» **Work to complete**:
From the records below, count the lines containing the word "above" and give only that number.

» **Input data**:
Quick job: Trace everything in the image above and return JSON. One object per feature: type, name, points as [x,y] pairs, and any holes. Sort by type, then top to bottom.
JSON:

==

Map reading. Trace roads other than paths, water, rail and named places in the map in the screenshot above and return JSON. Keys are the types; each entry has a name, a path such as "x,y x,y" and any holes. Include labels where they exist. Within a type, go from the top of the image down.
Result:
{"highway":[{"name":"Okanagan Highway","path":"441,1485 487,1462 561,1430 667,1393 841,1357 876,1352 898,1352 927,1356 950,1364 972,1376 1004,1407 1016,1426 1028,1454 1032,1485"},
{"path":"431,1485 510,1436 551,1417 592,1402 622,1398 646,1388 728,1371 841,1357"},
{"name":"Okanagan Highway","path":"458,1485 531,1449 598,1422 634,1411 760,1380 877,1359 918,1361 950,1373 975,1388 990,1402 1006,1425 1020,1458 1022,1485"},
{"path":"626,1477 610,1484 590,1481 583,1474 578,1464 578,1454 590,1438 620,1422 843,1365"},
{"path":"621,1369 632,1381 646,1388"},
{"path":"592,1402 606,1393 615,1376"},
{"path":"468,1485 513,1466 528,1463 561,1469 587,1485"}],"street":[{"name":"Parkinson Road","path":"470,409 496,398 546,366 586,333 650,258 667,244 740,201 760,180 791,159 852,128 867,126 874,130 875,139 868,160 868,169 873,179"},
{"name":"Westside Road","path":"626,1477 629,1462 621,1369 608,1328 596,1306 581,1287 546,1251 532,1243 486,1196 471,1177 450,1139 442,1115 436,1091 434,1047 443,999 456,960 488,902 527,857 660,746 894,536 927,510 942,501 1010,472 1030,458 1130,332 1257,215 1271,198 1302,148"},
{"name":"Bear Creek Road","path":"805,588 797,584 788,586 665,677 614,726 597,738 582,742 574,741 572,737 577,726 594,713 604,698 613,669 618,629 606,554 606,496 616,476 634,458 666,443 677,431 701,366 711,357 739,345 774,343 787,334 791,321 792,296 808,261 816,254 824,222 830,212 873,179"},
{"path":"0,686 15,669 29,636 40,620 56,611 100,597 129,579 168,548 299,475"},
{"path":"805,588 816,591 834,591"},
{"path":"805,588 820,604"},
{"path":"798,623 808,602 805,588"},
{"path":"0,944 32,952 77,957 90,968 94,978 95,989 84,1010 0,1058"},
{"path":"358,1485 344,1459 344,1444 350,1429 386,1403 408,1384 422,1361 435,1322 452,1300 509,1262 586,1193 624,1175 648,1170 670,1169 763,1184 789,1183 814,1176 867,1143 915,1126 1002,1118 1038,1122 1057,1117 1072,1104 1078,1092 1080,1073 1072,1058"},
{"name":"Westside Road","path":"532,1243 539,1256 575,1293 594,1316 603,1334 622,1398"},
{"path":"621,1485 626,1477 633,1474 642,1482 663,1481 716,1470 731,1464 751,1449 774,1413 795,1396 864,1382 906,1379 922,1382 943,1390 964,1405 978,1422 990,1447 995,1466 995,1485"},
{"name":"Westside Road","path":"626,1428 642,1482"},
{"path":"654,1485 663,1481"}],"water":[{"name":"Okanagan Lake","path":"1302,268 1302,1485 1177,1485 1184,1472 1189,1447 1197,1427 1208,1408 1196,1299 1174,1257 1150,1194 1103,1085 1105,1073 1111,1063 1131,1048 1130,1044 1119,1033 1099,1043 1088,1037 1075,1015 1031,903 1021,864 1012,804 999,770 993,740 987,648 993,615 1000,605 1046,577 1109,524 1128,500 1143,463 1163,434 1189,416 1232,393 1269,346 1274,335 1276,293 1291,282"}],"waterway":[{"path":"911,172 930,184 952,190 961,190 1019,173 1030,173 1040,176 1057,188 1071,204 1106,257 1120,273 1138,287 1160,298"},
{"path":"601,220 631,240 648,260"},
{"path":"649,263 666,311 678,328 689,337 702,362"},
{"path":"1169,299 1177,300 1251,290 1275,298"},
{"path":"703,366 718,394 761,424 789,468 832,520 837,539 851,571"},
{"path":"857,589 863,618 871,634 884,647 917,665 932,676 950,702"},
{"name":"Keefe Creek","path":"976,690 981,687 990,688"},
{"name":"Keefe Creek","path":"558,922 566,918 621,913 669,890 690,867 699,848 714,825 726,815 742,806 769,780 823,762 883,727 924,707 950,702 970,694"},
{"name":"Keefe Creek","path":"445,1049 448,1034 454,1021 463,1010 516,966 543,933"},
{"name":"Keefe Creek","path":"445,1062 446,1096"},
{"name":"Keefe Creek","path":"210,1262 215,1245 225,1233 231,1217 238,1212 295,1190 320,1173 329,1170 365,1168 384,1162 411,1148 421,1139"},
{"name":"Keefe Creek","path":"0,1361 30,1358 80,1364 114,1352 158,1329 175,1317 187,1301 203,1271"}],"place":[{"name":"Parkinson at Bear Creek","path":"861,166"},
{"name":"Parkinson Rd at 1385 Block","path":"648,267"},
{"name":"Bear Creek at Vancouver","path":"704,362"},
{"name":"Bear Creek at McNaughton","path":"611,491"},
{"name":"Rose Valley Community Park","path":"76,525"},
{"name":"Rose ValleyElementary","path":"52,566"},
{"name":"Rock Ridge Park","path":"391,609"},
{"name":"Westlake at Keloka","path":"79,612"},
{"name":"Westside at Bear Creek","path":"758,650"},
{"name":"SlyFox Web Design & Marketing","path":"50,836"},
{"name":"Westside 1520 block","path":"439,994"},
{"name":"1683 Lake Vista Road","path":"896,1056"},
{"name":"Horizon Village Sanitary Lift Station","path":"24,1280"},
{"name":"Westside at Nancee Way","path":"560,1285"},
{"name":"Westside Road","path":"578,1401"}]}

» **Completed task**:
2